**ABOUT THIS TASK:** Revise the rows below by changing the word "chart" to "graph" everywhere it occurs, leaving everything else unchanged. Leave the pictures out of your answer.
:: MATERIAL PROVIDED
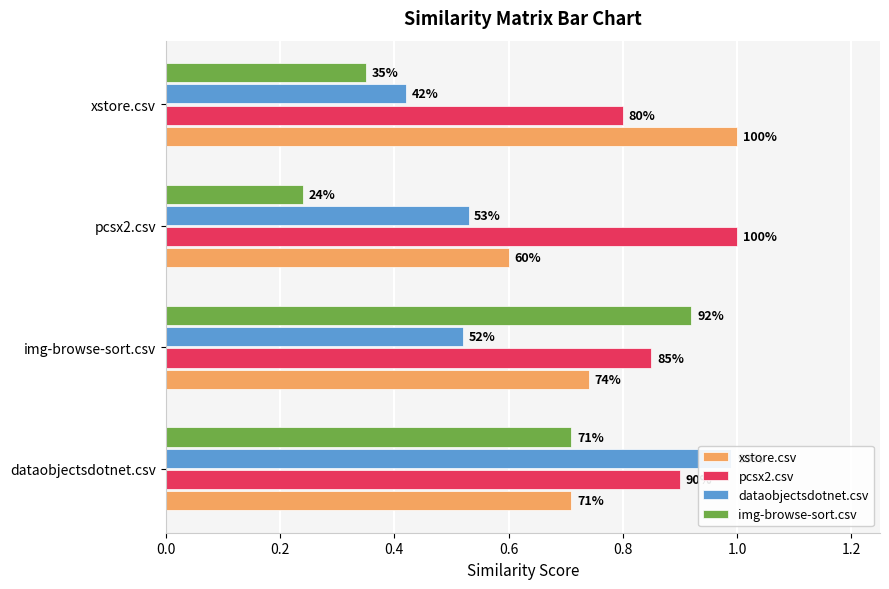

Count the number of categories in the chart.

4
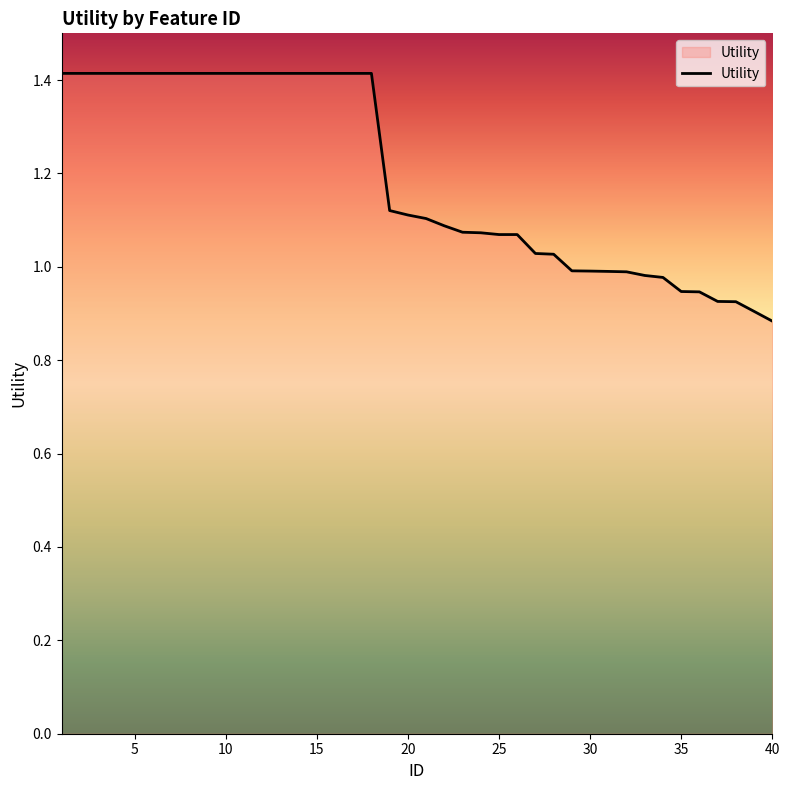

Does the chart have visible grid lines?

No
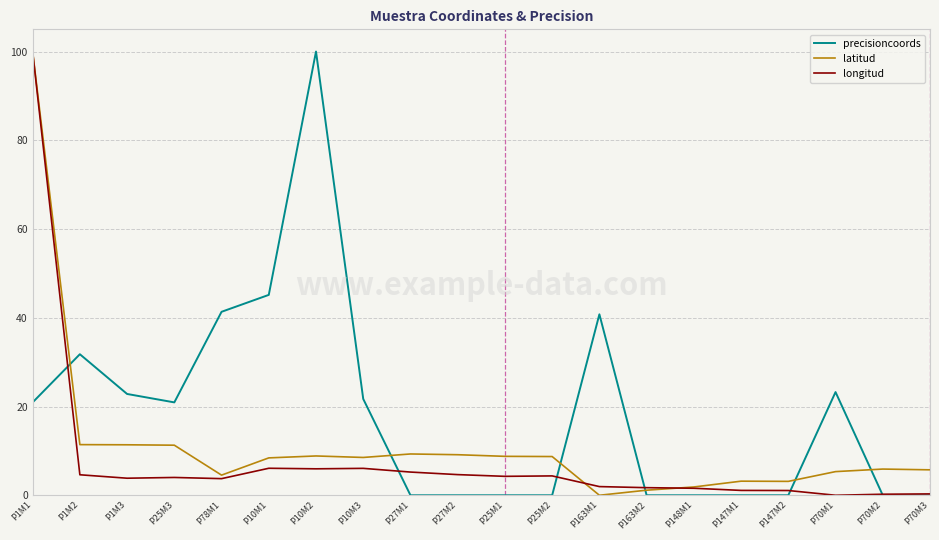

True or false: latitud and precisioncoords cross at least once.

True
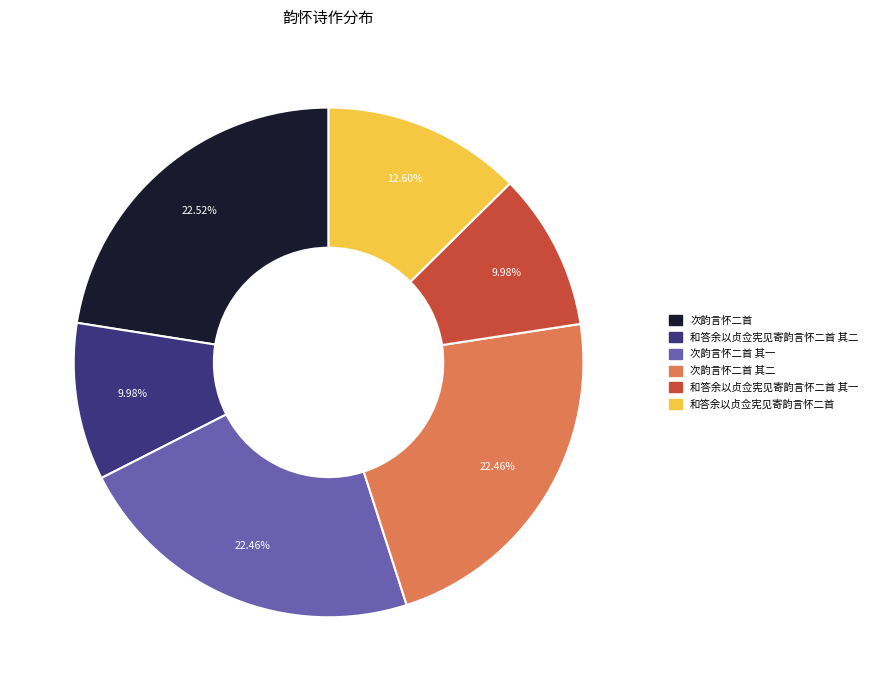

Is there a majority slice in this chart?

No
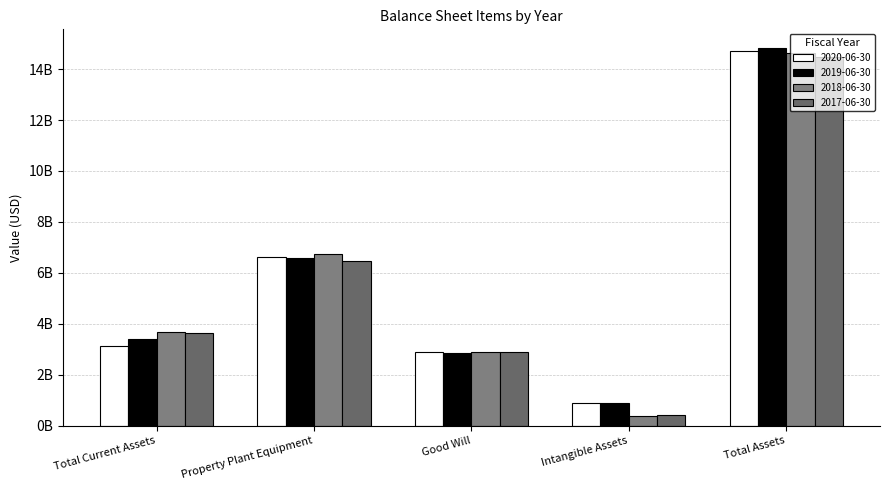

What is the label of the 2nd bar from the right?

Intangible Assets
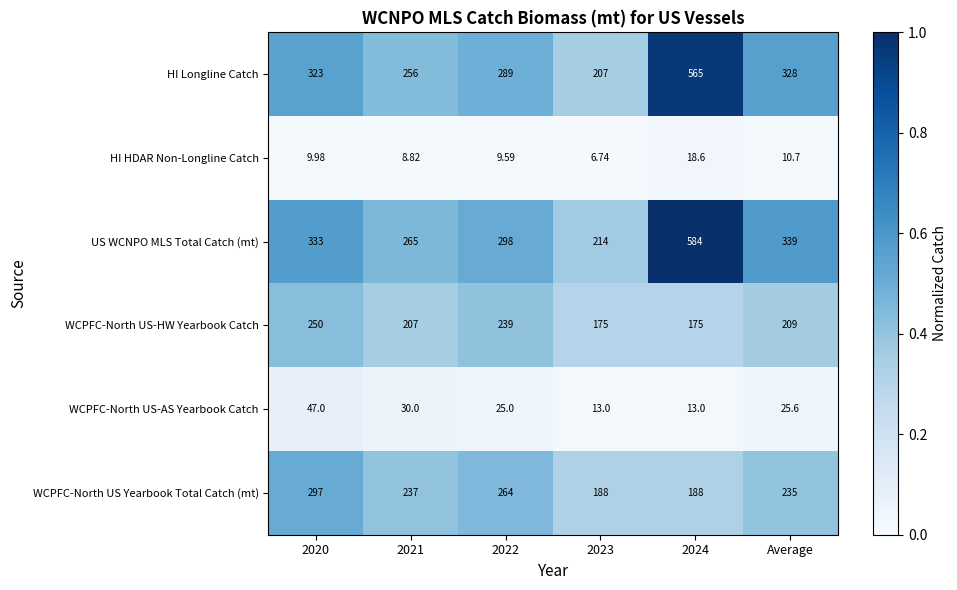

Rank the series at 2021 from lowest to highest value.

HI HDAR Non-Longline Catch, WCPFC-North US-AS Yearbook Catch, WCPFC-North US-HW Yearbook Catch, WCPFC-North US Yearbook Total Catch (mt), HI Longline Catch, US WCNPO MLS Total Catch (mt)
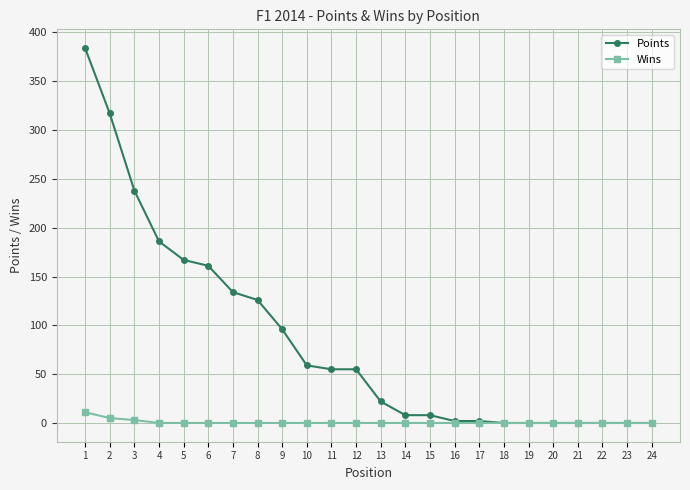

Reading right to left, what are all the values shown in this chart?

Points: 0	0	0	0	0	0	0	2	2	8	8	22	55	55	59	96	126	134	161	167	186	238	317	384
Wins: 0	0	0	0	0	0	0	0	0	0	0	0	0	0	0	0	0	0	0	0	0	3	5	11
::::
**ANSWER BOX:**
Count the number of categories in the graph.

4

Does the graph have visible grid lines?

No

True or false: latitud and precisioncoords cross at least once.

True

Is there a majority slice in this graph?

No

What is the label of the 2nd bar from the right?

Intangible Assets

Rank the series at 2021 from lowest to highest value.

HI HDAR Non-Longline Catch, WCPFC-North US-AS Yearbook Catch, WCPFC-North US-HW Yearbook Catch, WCPFC-North US Yearbook Total Catch (mt), HI Longline Catch, US WCNPO MLS Total Catch (mt)

Reading right to left, what are all the values shown in this graph?

Points: 0	0	0	0	0	0	0	2	2	8	8	22	55	55	59	96	126	134	161	167	186	238	317	384
Wins: 0	0	0	0	0	0	0	0	0	0	0	0	0	0	0	0	0	0	0	0	0	3	5	11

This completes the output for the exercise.